Women 4 Cancer, an organization that champions the fight against cervical cancer in Kenya, hosted the first “Staircase Race & Abseiling Challenge”, opening a new chapter on the role of fitness in the fight against the disease.

The event, jointly hosted by Ibis Styles hotel – Westlands, saw about 50 runners and fitness enthusiasts face an incredible challenge of racing up 11 floors of a staircase to raise awareness of Cancer in Kenya. Another 30 Fitness experts competed for time as they abseiled from the roof of the hotel in partnership with Vertical Heights.

This was a unique event on the Nairobi skyline in preparation for the launch of the Globeathon Cancer Walk to be held at Karura forest. It also marked the start of a weeklong campaign for the cervical cancer awareness week which has kicked off.

Addressing participants, Stuart Clay, General Manager for Ibis Styles said there was need for a fresh approach to fitness as a way of enhancing organizations that fight against cervical cancer such as Women 4 Cancer, to build a culture of physical activity and healthy lifestyle in the country.

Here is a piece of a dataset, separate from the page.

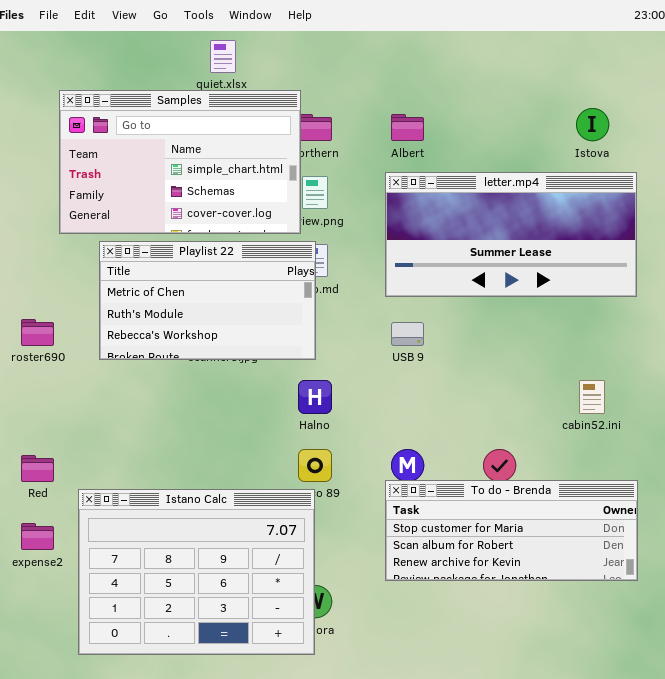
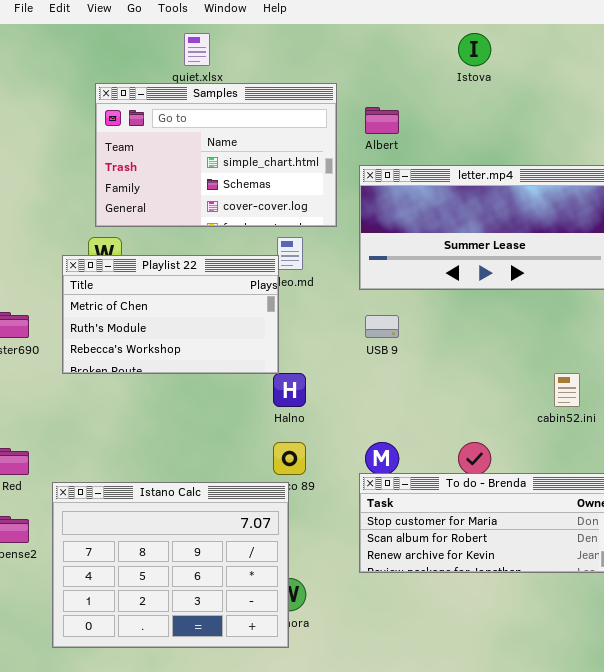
Samples: [59,90,301,234] -> [95,83,337,227], moved
Istova: [576,108,609,141] -> [458,33,491,66], moved
Playlist 22: [99,241,316,360] -> [62,255,279,374], moved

The Women 4 Cancer will at the end of the month host the annual Women 4 Cancer Globeathon Walk, a fundraising drive designed to raise awareness on the benefits of early detection, and raise funds to support screening activities across the country, in a bid to reduce prevalence of late stage diagnosis of cervical cancer.

The organization’s Chair and Co-founder Benda Kithaka said Globeathon had become a key event on the calendar of many Kenyans and a key offering to the community for corporate organizations such as Ibis Styles seeking to join.

“Globally, January is cervical cancer awareness month, and we are committed by joining world in sensitizing the public that cervical cancer can be beaten with early detection and timely access to treatment”, she added.

Cancer is the third major cause of death among Kenyans after infectious and cardiovascular diseases. According to statistics from the government, about 30,000 new cases of cancers are recorded annually, with a corresponding mortality of around 28,000 each year as a result of late diagnosis and lack of timely treatment. Regrettably, East Africa is leading the world with cervical cancer incidences and deaths, with about 4,800 cases diagnosed and over 2,500 deaths recorded annually in Kenya alone. A trend that needs to change.

This is the 5th year that the walk will take place in Kenya and it is expected to attract over 2,000 participants; including families, school going children and the corporates in Kenya.